Nevermind that though Dave, nevermind that you seem utterly devoid of compassion for the disabled, the unemployed, and the young trying to set themselves up in life, let’s just focus on that one phrase: “culture of entitlement”.  Does that not strike you as just the teensiest bit of a wicked thing to describe in other people when you are, after all, the son of a millionaire?  A millionaire who, much like the “morally wrong” Jimmy Carr whom you chastised publicly (some classy work there Prime Minister) last week, was allegedly involved in tax-reduction schemes as part of making his fortune?  Is it not part of a “culture of entitlement” to go to Eton, and then Oxbridge, and then expect to run the country with your Bullingdon Club chums?  Is it not part of a “culture of entitlement” to make allowances for the incredibly wealthy tory donors, even to find them cosy parliament positions, when they indulge in ‘creative’ tax accounting?

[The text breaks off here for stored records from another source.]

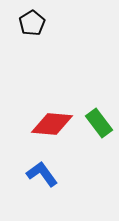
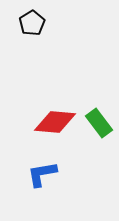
red diamond: moved 3 px right, 2 px up
blue L-shape: rotated 64 degrees counterclockwise
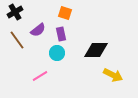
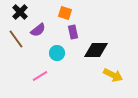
black cross: moved 5 px right; rotated 14 degrees counterclockwise
purple rectangle: moved 12 px right, 2 px up
brown line: moved 1 px left, 1 px up
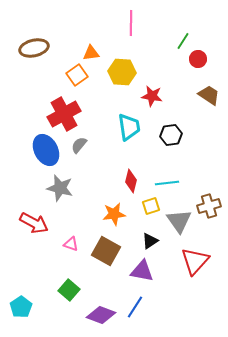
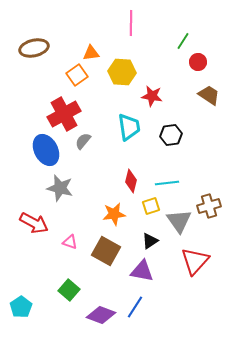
red circle: moved 3 px down
gray semicircle: moved 4 px right, 4 px up
pink triangle: moved 1 px left, 2 px up
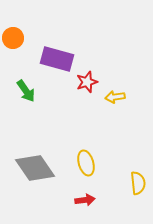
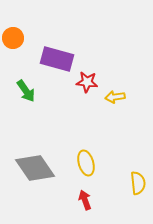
red star: rotated 25 degrees clockwise
red arrow: rotated 102 degrees counterclockwise
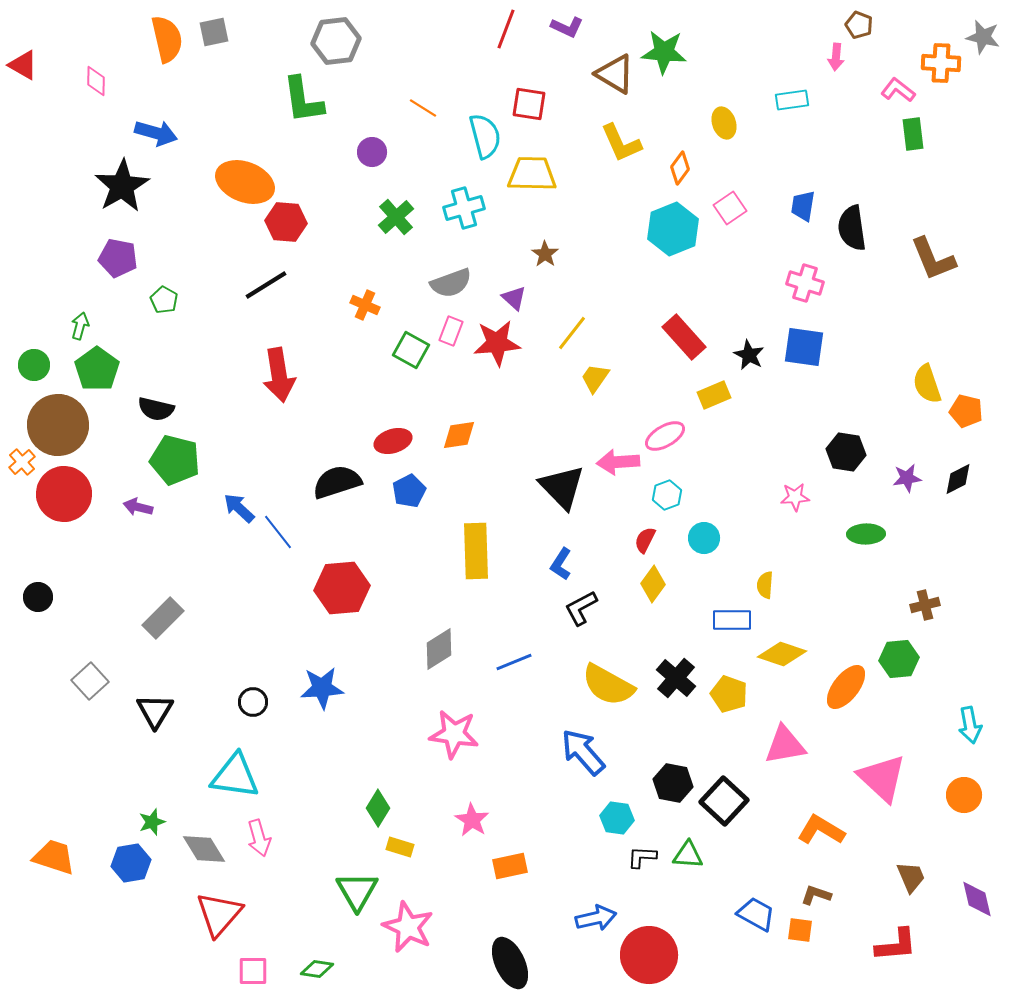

Is there anything that screams more of a “culture of entitlement” than sitting in your ivory tower, barely able to get the words out for all the silver spoons in your mouth, having just laid on a multi-billion £ party for the most entitled woman in the country, who was only entitled to such by an accident of birth, laying into the 2nd, 3rd, 4th generation losers of the great Thatcherite regime who are no longer working class because there is no work?  The audacity of talking down to a nation that scrimps and saves and has never watched basketball with Obama, or trashed a restaurant with Boris, or compared millions with Osborne, or eaten lobster off gold-plated dishes with the Prince of Ruritania or whatever the fuck it is that you do in between U-turns, arse-kissing, blatant dishonesty and using every weapon in your arsenal to widen the gap between the rich and the poor, calling for a “meritocracy” whilst supporting a monarchy, an aristocracy and an oligarchy.

Shame on you Dave.  So much for not-the-nasty-party.  I always wondered why the students in Slytherin didn’t realise they were the bad guys.  Perhaps it was due to their “culture of entitlement”.

*Also horrible habits of the posh. And everyone else. Except people who get up early to do Yoga, takes all sorts.